A reduction in price may be awarded a purchaser where, although not warranting rescission, the thing purchased contains defects which diminish its value. In such a case, the amount of the reduction in price should be the difference between the actual purchase price and the price a reasonable buyer and seller would have agreed upon if they had both known of the defect. Factors to consider in making an award of a price reduction include the number of defects, the frequency and length of attempted repairs of the defects, the inconvenience associated with the repairs, the actual damage, if any caused by the defects, the actual cost of repairs, and the curtailed use of the thing due to its defects. Rhodes v.
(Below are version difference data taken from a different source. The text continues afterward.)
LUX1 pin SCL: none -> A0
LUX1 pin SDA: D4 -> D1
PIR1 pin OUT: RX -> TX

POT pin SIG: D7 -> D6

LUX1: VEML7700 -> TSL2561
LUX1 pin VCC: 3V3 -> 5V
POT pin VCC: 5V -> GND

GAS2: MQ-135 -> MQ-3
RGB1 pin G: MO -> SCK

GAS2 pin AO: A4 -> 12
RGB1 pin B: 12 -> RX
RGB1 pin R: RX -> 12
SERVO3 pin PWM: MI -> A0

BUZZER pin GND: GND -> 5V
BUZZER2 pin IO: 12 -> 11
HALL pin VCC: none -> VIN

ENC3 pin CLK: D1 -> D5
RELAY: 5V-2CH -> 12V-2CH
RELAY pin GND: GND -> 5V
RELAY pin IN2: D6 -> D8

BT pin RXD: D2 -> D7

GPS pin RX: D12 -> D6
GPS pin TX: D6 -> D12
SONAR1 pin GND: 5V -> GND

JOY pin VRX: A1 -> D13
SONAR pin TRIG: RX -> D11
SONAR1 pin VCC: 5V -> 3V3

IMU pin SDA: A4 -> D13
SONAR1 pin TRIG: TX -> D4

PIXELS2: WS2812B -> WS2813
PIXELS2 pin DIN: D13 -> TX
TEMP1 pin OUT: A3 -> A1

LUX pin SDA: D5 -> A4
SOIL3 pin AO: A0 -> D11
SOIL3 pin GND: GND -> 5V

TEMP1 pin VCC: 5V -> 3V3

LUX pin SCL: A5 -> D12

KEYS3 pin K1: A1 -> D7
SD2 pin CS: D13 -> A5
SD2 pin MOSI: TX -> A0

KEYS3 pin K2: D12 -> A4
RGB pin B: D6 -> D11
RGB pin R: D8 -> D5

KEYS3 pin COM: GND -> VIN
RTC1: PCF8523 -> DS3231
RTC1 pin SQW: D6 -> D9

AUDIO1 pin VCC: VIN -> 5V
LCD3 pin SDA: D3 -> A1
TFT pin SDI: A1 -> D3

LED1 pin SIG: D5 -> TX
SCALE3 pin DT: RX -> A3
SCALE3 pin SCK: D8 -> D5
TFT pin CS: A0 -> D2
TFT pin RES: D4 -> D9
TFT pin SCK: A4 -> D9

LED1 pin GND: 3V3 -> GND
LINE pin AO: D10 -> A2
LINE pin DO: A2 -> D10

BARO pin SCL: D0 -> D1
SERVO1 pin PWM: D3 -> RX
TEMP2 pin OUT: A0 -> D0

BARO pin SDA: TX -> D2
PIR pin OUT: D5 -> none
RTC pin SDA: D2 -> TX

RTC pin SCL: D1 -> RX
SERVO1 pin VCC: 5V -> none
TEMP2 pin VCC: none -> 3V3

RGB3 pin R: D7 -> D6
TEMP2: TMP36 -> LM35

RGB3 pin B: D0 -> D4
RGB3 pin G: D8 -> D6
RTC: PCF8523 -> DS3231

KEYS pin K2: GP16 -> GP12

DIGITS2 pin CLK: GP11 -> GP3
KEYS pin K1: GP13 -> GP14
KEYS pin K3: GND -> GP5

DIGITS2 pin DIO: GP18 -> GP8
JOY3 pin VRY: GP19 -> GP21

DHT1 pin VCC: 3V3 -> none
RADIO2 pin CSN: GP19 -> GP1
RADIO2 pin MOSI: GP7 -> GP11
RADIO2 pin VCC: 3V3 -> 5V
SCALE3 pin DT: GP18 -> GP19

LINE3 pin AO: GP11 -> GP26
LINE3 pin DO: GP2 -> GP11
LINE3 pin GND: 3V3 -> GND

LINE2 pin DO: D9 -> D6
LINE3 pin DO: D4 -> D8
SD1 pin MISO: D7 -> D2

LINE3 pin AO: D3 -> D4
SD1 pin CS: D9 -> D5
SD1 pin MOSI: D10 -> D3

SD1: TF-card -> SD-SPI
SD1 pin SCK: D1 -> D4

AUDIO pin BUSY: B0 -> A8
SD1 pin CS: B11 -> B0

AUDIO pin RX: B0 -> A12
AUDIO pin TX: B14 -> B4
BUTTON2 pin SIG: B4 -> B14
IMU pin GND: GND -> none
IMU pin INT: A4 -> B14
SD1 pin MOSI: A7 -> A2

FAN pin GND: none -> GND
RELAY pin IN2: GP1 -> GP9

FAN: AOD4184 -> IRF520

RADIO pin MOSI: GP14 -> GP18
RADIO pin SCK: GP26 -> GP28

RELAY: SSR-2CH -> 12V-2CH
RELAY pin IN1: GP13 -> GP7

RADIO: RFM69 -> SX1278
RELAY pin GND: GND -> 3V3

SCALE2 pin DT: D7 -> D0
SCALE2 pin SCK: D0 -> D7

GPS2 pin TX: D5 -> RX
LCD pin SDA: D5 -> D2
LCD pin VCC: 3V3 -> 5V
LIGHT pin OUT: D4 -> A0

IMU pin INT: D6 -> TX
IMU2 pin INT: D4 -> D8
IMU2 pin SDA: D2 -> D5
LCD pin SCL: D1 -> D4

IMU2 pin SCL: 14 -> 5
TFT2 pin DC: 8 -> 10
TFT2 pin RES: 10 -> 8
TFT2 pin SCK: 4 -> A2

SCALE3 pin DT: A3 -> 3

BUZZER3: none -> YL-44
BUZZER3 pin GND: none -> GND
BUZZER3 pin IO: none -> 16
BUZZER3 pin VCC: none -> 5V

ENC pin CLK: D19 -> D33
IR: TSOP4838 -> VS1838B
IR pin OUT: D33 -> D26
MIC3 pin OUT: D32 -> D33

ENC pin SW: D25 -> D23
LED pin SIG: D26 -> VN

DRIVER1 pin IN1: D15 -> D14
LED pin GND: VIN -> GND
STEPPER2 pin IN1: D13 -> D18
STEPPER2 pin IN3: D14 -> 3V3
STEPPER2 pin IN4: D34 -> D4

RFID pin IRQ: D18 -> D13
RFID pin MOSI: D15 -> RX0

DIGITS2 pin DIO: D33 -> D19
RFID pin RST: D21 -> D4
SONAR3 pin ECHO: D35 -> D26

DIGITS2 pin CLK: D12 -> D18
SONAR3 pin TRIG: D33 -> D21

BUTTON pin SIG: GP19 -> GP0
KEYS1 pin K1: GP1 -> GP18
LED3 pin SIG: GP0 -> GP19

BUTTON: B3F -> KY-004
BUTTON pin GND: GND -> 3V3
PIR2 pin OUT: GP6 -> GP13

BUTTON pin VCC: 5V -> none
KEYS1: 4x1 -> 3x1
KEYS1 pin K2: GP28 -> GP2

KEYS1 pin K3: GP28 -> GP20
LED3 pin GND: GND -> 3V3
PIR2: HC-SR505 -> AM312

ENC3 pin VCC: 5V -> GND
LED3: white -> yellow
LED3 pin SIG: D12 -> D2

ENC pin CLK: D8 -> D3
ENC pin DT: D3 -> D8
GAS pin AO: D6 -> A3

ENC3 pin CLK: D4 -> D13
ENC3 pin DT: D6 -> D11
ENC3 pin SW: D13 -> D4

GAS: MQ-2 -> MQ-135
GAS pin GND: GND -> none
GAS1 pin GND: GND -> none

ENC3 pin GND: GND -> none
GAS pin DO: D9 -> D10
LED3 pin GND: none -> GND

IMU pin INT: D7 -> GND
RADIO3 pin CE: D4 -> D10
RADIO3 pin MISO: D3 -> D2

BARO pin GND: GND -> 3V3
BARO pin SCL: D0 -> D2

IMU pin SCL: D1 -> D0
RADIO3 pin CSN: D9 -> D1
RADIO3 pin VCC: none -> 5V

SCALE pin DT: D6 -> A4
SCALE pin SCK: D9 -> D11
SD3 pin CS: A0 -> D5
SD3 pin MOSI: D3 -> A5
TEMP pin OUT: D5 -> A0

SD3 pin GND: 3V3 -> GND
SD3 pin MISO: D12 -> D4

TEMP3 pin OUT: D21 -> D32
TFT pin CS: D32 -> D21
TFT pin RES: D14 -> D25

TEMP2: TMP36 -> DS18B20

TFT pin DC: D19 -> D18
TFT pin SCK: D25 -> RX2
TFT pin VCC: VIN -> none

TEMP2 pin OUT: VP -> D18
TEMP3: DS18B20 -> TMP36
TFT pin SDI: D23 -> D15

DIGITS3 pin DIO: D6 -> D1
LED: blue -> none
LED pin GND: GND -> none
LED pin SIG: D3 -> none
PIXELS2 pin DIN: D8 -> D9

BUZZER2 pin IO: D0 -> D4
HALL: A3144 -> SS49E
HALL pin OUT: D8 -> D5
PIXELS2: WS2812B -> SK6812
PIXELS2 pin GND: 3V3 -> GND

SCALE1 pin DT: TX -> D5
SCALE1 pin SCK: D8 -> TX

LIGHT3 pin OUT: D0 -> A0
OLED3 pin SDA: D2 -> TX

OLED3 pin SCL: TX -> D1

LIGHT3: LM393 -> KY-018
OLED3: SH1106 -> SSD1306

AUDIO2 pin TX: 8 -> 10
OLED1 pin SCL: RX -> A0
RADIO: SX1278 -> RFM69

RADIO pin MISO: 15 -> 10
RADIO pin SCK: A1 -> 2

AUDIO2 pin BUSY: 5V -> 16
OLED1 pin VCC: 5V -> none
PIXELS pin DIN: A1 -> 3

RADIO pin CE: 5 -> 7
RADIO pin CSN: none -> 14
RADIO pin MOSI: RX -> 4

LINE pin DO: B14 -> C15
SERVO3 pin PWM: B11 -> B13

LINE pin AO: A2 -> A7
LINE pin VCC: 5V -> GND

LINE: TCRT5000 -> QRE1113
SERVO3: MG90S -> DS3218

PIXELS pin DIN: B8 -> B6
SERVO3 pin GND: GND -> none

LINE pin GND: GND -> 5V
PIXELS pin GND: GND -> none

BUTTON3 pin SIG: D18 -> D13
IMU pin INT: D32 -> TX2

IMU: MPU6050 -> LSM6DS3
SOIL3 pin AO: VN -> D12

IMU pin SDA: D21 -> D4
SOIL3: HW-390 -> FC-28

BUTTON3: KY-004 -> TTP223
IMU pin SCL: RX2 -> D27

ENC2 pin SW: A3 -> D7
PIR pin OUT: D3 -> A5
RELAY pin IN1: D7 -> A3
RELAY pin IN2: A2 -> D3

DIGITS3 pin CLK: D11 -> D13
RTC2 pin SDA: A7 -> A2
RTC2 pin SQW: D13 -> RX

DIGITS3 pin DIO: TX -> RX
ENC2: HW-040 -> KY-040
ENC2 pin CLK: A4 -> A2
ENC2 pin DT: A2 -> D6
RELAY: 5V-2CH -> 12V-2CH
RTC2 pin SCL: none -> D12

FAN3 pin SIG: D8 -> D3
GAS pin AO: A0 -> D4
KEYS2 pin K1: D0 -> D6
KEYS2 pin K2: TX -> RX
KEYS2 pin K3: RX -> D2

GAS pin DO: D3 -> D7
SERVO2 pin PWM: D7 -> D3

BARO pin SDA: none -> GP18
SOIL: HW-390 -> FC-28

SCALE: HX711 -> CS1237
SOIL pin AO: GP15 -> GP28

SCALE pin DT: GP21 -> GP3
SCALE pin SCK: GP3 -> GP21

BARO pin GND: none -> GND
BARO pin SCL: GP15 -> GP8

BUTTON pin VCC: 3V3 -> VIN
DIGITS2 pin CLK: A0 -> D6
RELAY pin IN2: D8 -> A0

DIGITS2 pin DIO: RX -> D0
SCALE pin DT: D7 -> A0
All Star Ford, Inc., 599 So.2d 812 (La.App. 1st Cir.1992).
Following the confirmation of default in this case, the defendants filed a motion for new trial, asserting that the judgment was contrary to the law and evidence under LSA-C.C.P. Art. 1972(1) and, alternatively under LSA-C.C.P. Art. 1973, that good grounds exist for granting a new trial. When a trial court denies the defendant a new trial, the appellate court will not disturb the ruling, even though the defendant may urge in his motion for new trial that he has a meritorious defense.